Wer in der Tourismus- und Reisebranche oder in einem Hotel tätig ist, kommt in vielen Fällen um Spanisch nicht herum. Als Landessprache in mehr als 20 Ländern und mit über 400 Millionen Menschen, für die Spanisch ihre Muttersprache ist, wird deutlich, welches Potenzial im Spanischlernen steckt.
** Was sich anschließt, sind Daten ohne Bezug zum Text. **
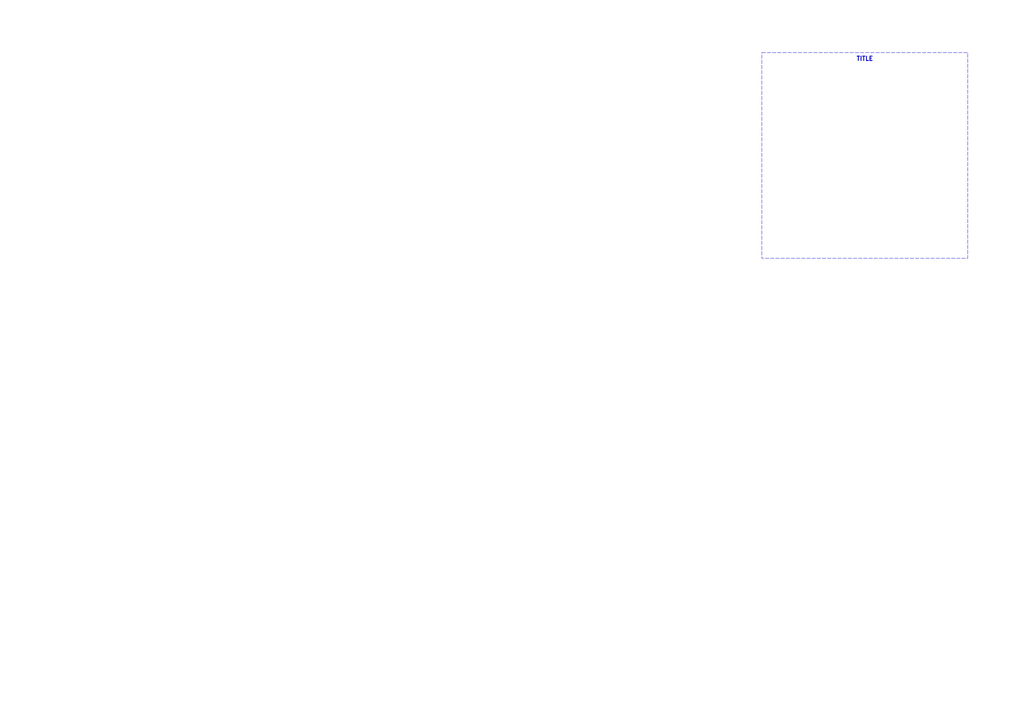
<source format=kicad_sch>
(kicad_sch
	(version 20231120)
	(generator "eeschema")
	(generator_version "8.0")
	(uuid "d5310b99-fef9-4476-9da4-84869003b025")
	(paper "A4")
	(title_block
		(title "insert_sheet_title")
		(rev "0")
		(company "University of Cape Town")
		(comment 1 "Project: project_name")
		(comment 2 "Author: name_surname")
	)
	(lib_symbols)
	(text_box "TITLE"
		(exclude_from_sim yes)
		(at 220.98 15.24 0)
		(size 59.69 59.69)
		(stroke
			(width 0.1)
			(type dash)
		)
		(fill
			(type none)
		)
		(effects
			(font
				(size 1.27 1.27)
				(thickness 0.254)
				(bold yes)
			)
			(justify top)
		)
		(uuid "52f1c879-95eb-485e-988e-5dedcb039598")
	)
	(text_box "Schematic Steps for PCB production:\n\n1. Fill in drawing sheet information\n\n2. Make your schematic. I like to use the TITLE block for separating circuits\n\n3. Test points, mounting holes\n\n4. Annotate\n\n5. Run an ERC\n\n6. Assign footprints\n\n7. BOM has an LCSC column, fill in for all components you want populated.\n\n8. Optional unit cost column\n\n9. If circuit is changed, don't forget revision number"
		(exclude_from_sim yes)
		(at 297.18 15.24 0)
		(size 87.63 49.53)
		(stroke
			(width 0)
			(type default)
		)
		(fill
			(type color)
			(color 255 255 255 1)
		)
		(effects
			(font
				(face "Verdana")
				(size 1.5 1.5)
			)
			(justify left top)
		)
		(uuid "d7be7fb1-770b-49de-ac2d-a588ca156ee1")
	)
	(sheet_instances
		(path "/"
			(page "1")
		)
	)
)
</source>
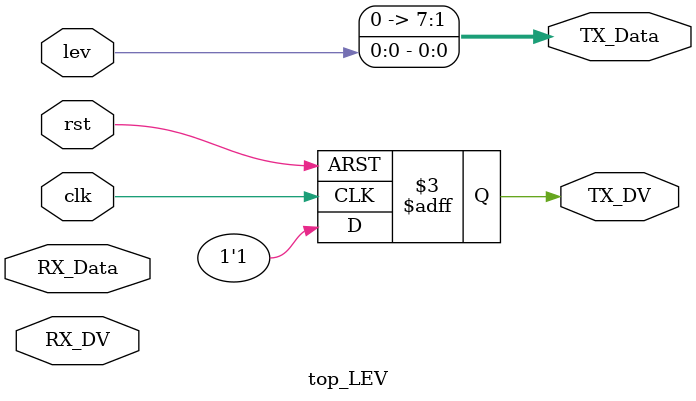
<source format=v>
`timescale 1ns / 1ps


module top_LEV #(parameter DATABITS = 8, SIZE = 1, Nbit = 200, MAX=1000) (
input wire clk, rst,
    input wire [SIZE-1:0] lev, //tasto lev da rendere a 8bit
    input wire [DATABITS-1:0]RX_Data,
    input wire RX_DV,
    
    output reg TX_DV,
    output wire [DATABITS-1:0]TX_Data
    );
    wire tasto_lev;
    
    always@(posedge clk, posedge rst)
    if(rst == 1'b1) TX_DV <= 1'b0;
    else TX_DV <= 1'b1;
    
    //debouncer #(.Nbit(Nbit), .MAX(MAX)) db1(.clk(clk), .rst(rst), .TASTO(lev), .TASTO_DB(tasto_lev));
   
    //il dato in uscita verso il Master ha il seguente formato: {0...0,x} dove x è il valore a 1 bit del bottone
    assign TX_Data = {{DATABITS-SIZE{1'b0}}, lev};
endmodule

</source>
Französisch ist wiederum relevant für Personen, die beispielsweise der Pharmaindustrie oder im Telekommunikations-, Luftfahrt- und Energiesektor tätig sind, denn hier sind französische Unternehmen führend. Mit über 200 Millionen Muttersprachlern und Muttersprachlerinnen weltweit lohnt es sich, die Sprache wichtiger Handelspartner zu lernen.

Fazit

Um in einem zunehmend internationalen Umfeld bestehen zu können, sollten Unternehmen in Qualifizierung für mehrere Sprachen und in ein flexibles Sprachlernprogramm für die Belegschaft investieren. Sprachtrainings helfen nicht nur dabei, Unternehmen besser für die Zukunft zu wappnen. Sprachkenntnisse sind unabdingbar, wenn es darum geht, erfolgreich neue Geschäftsfelder zu erschließen.